>>>>

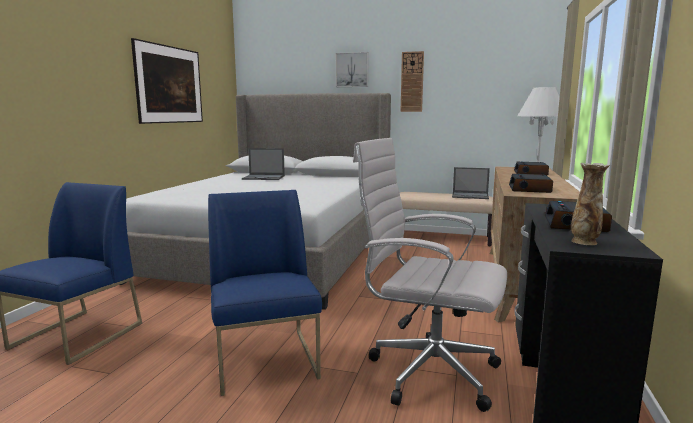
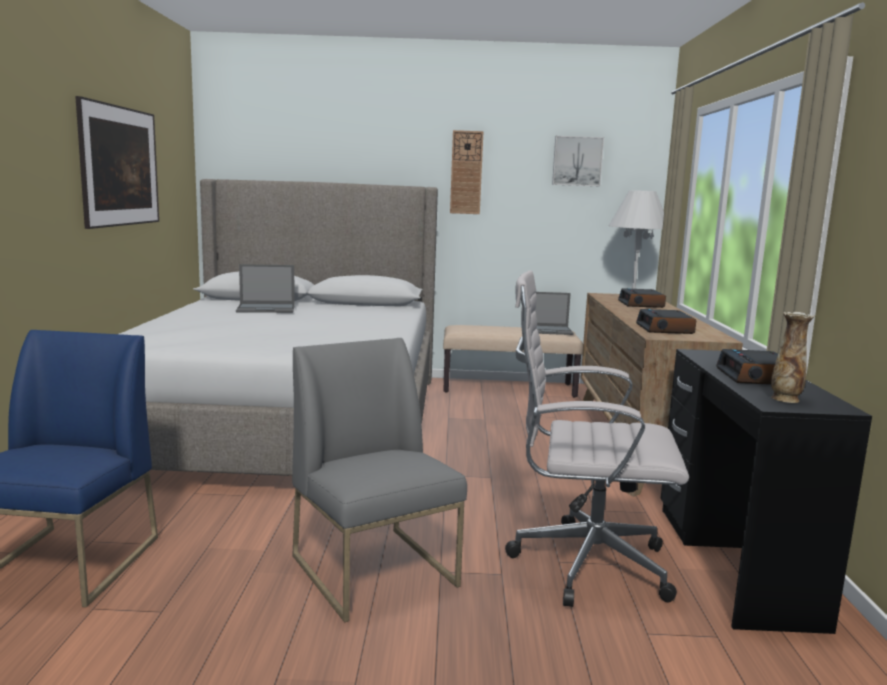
camera: 15 degrees left, 0 degrees up
blue chair [208,190,322,396] -> grey chair [292,338,467,622]
picture [336,52,369,87] -> picture moved to [552,136,604,186]

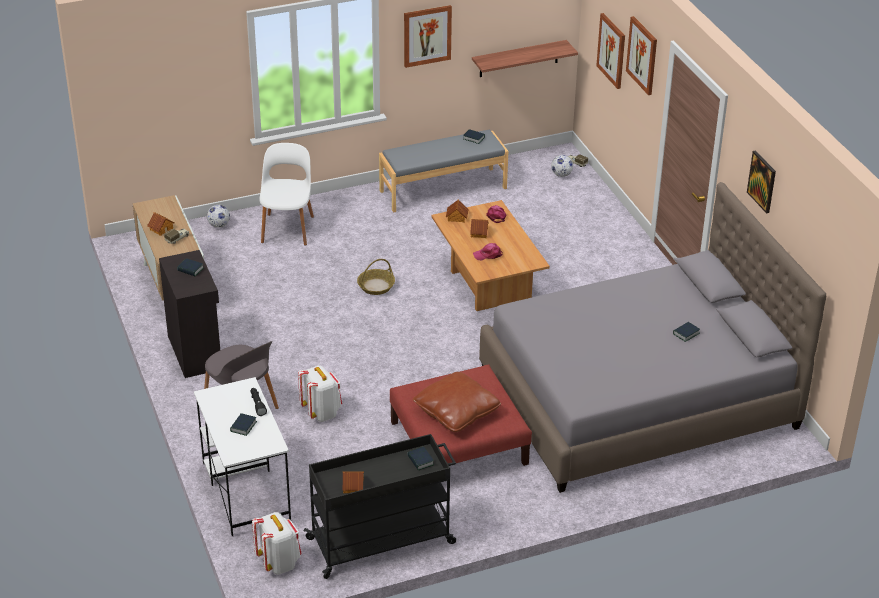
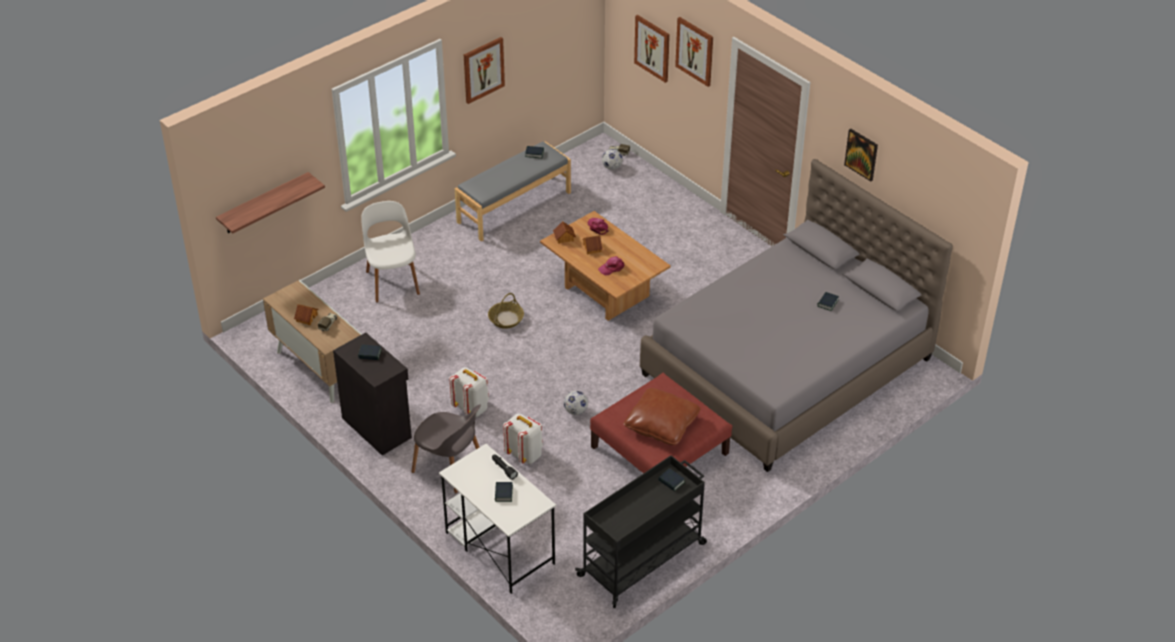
camera: 20 degrees left, 5 degrees up
football [207,205,230,228] -> football moved to [564,391,588,415]
white backpack [252,512,302,575] -> white backpack moved to [449,367,489,417]
toy house [342,471,364,494] -> none
shelf [472,40,578,77] -> shelf moved to [216,172,325,234]

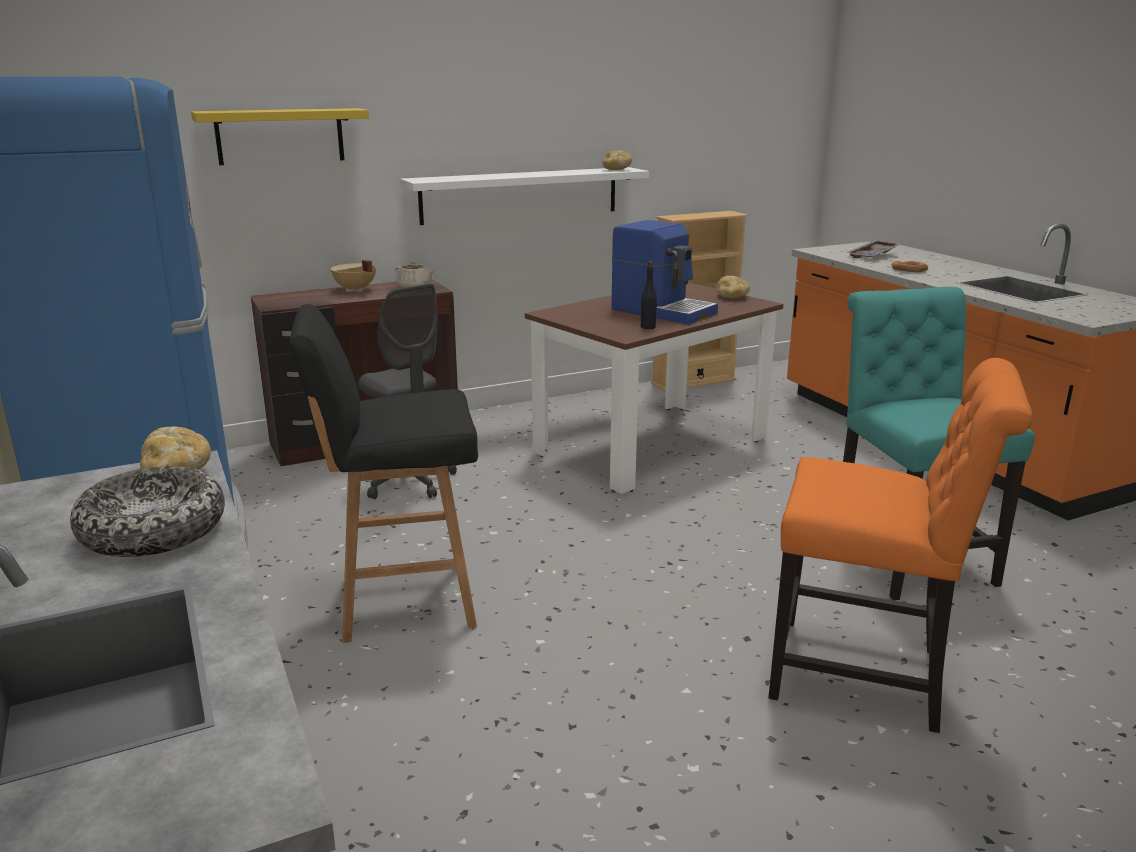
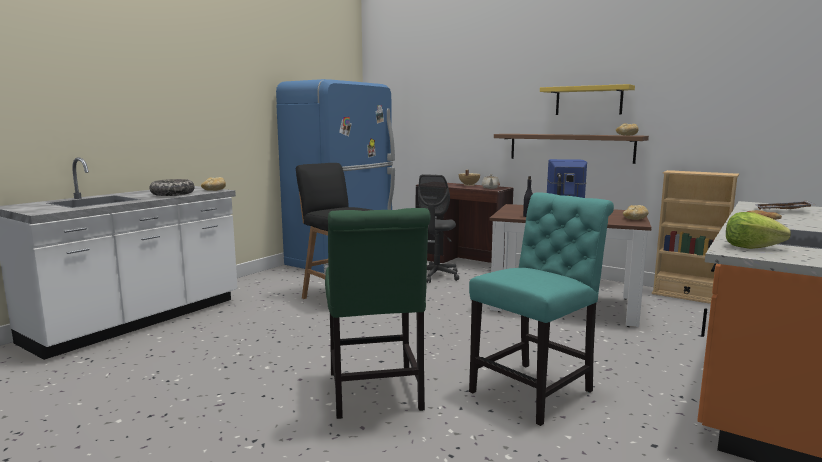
camera: 60 degrees right, 10 degrees down
yellow shelf [191,108,369,165] -> yellow shelf moved to [540,84,635,115]
white shelf [400,167,649,225] -> brown shelf [494,134,649,164]
orange chair [768,358,1033,733] -> green chair [325,208,431,419]
none -> lettuce [726,212,791,249]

<<<<

_Exercise description:_
Your reply should consist solely of the lines from the line containing "toy house [342,471,364,494] -> none" through the last line of the listing, unchanged and free of pictures.

_Result:_
toy house [342,471,364,494] -> none
shelf [472,40,578,77] -> shelf moved to [216,172,325,234]

camera: 60 degrees right, 10 degrees down
yellow shelf [191,108,369,165] -> yellow shelf moved to [540,84,635,115]
white shelf [400,167,649,225] -> brown shelf [494,134,649,164]
orange chair [768,358,1033,733] -> green chair [325,208,431,419]
none -> lettuce [726,212,791,249]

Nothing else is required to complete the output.